[Page images and extracted text]

^^^^

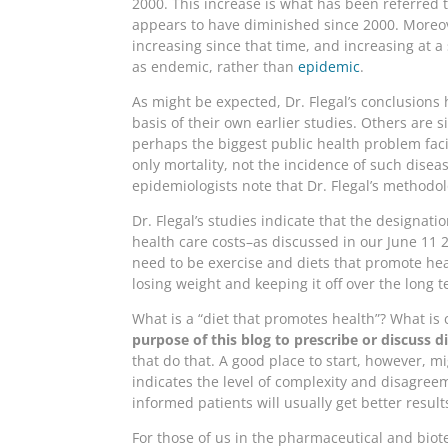
2000. This increase is what has been referred t
appears to have diminished since 2000. Moreov
increasing since that time, and increasing at a 
as endemic, rather than
epidemic
.
As might be expected, Dr. Flegal’s conclusions
basis of their own earlier studies. Others are 
perhaps the biggest public health problem fac
only mortality, not the incidence of such disea
epidemiologists note that Dr. Flegal’s methodol
Dr. Flegal’s studies indicate that the designat
health care costs–as discussed in our June 11
need to be exercise and diets that promote hea
losing weight and keeping it off over the long 
What is a “diet that promotes health”? What is 
purpose of this blog to prescribe or discuss di
that do that. A good place to start, however, m
indicates the level of complexity and disagreem
informed patients will usually get better resu
For those of us in the pharmaceutical and biot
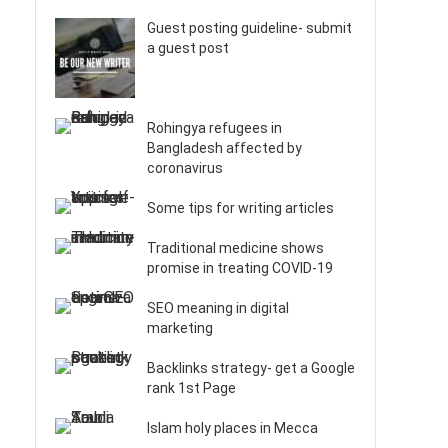
Guest posting guideline- submit
a guest post
Rohingya refugees in
Bangladesh affected by
coronavirus
Some tips for writing articles
Traditional medicine shows
promise in treating COVID-19
SEO meaning in digital
marketing
Backlinks strategy- get a Google
rank 1st Page
Islam holy places in Mecca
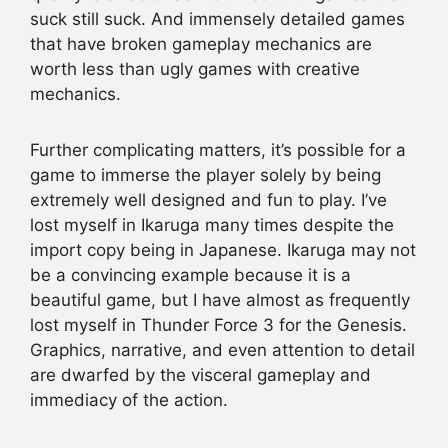
suck still suck. And immensely detailed games
that have broken gameplay mechanics are
worth less than ugly games with creative
mechanics.
Further complicating matters, it’s possible for a
game to immerse the player solely by being
extremely well designed and fun to play. I’ve
lost myself in Ikaruga many times despite the
import copy being in Japanese. Ikaruga may not
be a convincing example because it is a
beautiful game, but I have almost as frequently
lost myself in Thunder Force 3 for the Genesis.
Graphics, narrative, and even attention to detail
are dwarfed by the visceral gameplay and
immediacy of the action.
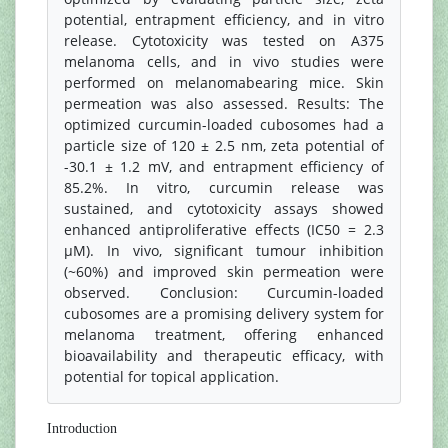
potential, entrapment efficiency, and in vitro
release. Cytotoxicity was tested on A375
melanoma cells, and in vivo studies were
performed on melanomabearing mice. Skin
permeation was also assessed. Results: The
optimized curcumin-loaded cubosomes had a
particle size of 120 ± 2.5 nm, zeta potential of
-30.1 ± 1.2 mV, and entrapment efficiency of
85.2%. In vitro, curcumin release was
sustained, and cytotoxicity assays showed
enhanced antiproliferative effects (IC50 = 2.3
μM). In vivo, significant tumour inhibition
(~60%) and improved skin permeation were
observed. Conclusion: Curcumin-loaded
cubosomes are a promising delivery system for
melanoma treatment, offering enhanced
bioavailability and therapeutic efficacy, with
potential for topical application.
Introduction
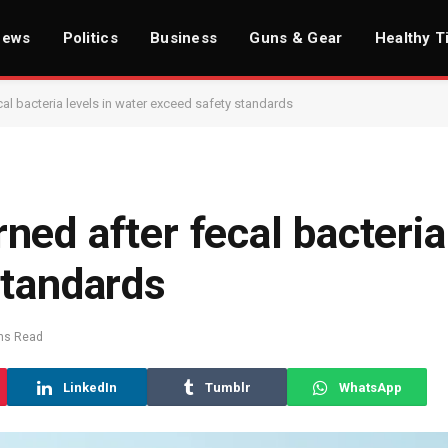
News
Politics
Business
Guns & Gear
Healthy T
al bacteria levels in water exceed safety standards
ed after fecal bacteria 
standards
ns Read
LinkedIn
Tumblr
WhatsApp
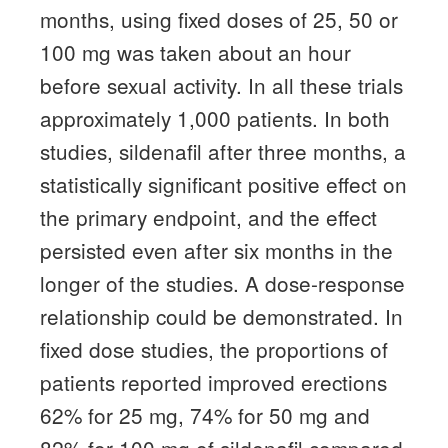
months, using fixed doses of 25, 50 or
100 mg was taken about an hour
before sexual activity.
In all these trials
approximately 1,000 patients.
In both
studies, sildenafil after three months, a
statistically significant positive effect on
the primary endpoint, and the effect
persisted even after six months in the
longer of the studies.
A dose-response
relationship could be demonstrated.
In
fixed dose studies, the proportions of
patients reported improved erections
62% for 25 mg, 74% for 50 mg and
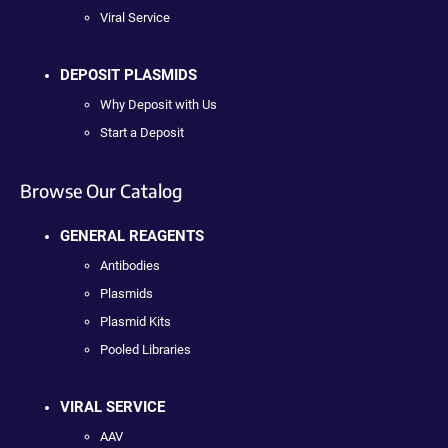
Viral Service
DEPOSIT PLASMIDS
Why Deposit with Us
Start a Deposit
Browse Our Catalog
GENERAL REAGENTS
Antibodies
Plasmids
Plasmid Kits
Pooled Libraries
VIRAL SERVICE
AAV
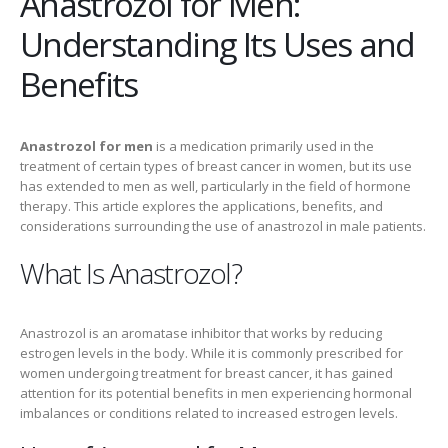
Anastrozol for Men:
Understanding Its Uses and
Benefits
Anastrozol for men
is a medication primarily used in the
treatment of certain types of breast cancer in women, but its use
has extended to men as well, particularly in the field of hormone
therapy. This article explores the applications, benefits, and
considerations surrounding the use of anastrozol in male patients.
What Is Anastrozol?
Anastrozol is an aromatase inhibitor that works by reducing
estrogen levels in the body. While it is commonly prescribed for
women undergoing treatment for breast cancer, it has gained
attention for its potential benefits in men experiencing hormonal
imbalances or conditions related to increased estrogen levels.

^^^^

BRIEF => Leaving every image behind, repeat the data in full and exactly.

TASK SOLUTION =>
2000. This increase is what has been referred t
appears to have diminished since 2000. Moreov
increasing since that time, and increasing at a 
as endemic, rather than
epidemic
.
As might be expected, Dr. Flegal’s conclusions
basis of their own earlier studies. Others are 
perhaps the biggest public health problem fac
only mortality, not the incidence of such disea
epidemiologists note that Dr. Flegal’s methodol
Dr. Flegal’s studies indicate that the designat
health care costs–as discussed in our June 11
need to be exercise and diets that promote hea
losing weight and keeping it off over the long 
What is a “diet that promotes health”? What is 
purpose of this blog to prescribe or discuss di
that do that. A good place to start, however, m
indicates the level of complexity and disagreem
informed patients will usually get better resu
For those of us in the pharmaceutical and biot
Guest posting guideline- submit
a guest post
Rohingya refugees in
Bangladesh affected by
coronavirus
Some tips for writing articles
Traditional medicine shows
promise in treating COVID-19
SEO meaning in digital
marketing
Backlinks strategy- get a Google
rank 1st Page
Islam holy places in Mecca
suck still suck. And immensely detailed games
that have broken gameplay mechanics are
worth less than ugly games with creative
mechanics.
Further complicating matters, it’s possible for a
game to immerse the player solely by being
extremely well designed and fun to play. I’ve
lost myself in Ikaruga many times despite the
import copy being in Japanese. Ikaruga may not
be a convincing example because it is a
beautiful game, but I have almost as frequently
lost myself in Thunder Force 3 for the Genesis.
Graphics, narrative, and even attention to detail
are dwarfed by the visceral gameplay and
immediacy of the action.
potential, entrapment efficiency, and in vitro
release. Cytotoxicity was tested on A375
melanoma cells, and in vivo studies were
performed on melanomabearing mice. Skin
permeation was also assessed. Results: The
optimized curcumin-loaded cubosomes had a
particle size of 120 ± 2.5 nm, zeta potential of
-30.1 ± 1.2 mV, and entrapment efficiency of
85.2%. In vitro, curcumin release was
sustained, and cytotoxicity assays showed
enhanced antiproliferative effects (IC50 = 2.3
μM). In vivo, significant tumour inhibition
(~60%) and improved skin permeation were
observed. Conclusion: Curcumin-loaded
cubosomes are a promising delivery system for
melanoma treatment, offering enhanced
bioavailability and therapeutic efficacy, with
potential for topical application.
Introduction
News
Politics
Business
Guns & Gear
Healthy T
al bacteria levels in water exceed safety standards
ed after fecal bacteria 
standards
ns Read
LinkedIn
Tumblr
WhatsApp
months, using fixed doses of 25, 50 or
100 mg was taken about an hour
before sexual activity.
In all these trials
approximately 1,000 patients.
In both
studies, sildenafil after three months, a
statistically significant positive effect on
the primary endpoint, and the effect
persisted even after six months in the
longer of the studies.
A dose-response
relationship could be demonstrated.
In
fixed dose studies, the proportions of
patients reported improved erections
62% for 25 mg, 74% for 50 mg and
Viral Service
DEPOSIT PLASMIDS
Why Deposit with Us
Start a Deposit
Browse Our Catalog
GENERAL REAGENTS
Antibodies
Plasmids
Plasmid Kits
Pooled Libraries
VIRAL SERVICE
AAV
Anastrozol for Men:
Understanding Its Uses and
Benefits
Anastrozol for men
is a medication primarily used in the
treatment of certain types of breast cancer in women, but its use
has extended to men as well, particularly in the field of hormone
therapy. This article explores the applications, benefits, and
considerations surrounding the use of anastrozol in male patients.
What Is Anastrozol?
Anastrozol is an aromatase inhibitor that works by reducing
estrogen levels in the body. While it is commonly prescribed for
women undergoing treatment for breast cancer, it has gained
attention for its potential benefits in men experiencing hormonal
imbalances or conditions related to increased estrogen levels.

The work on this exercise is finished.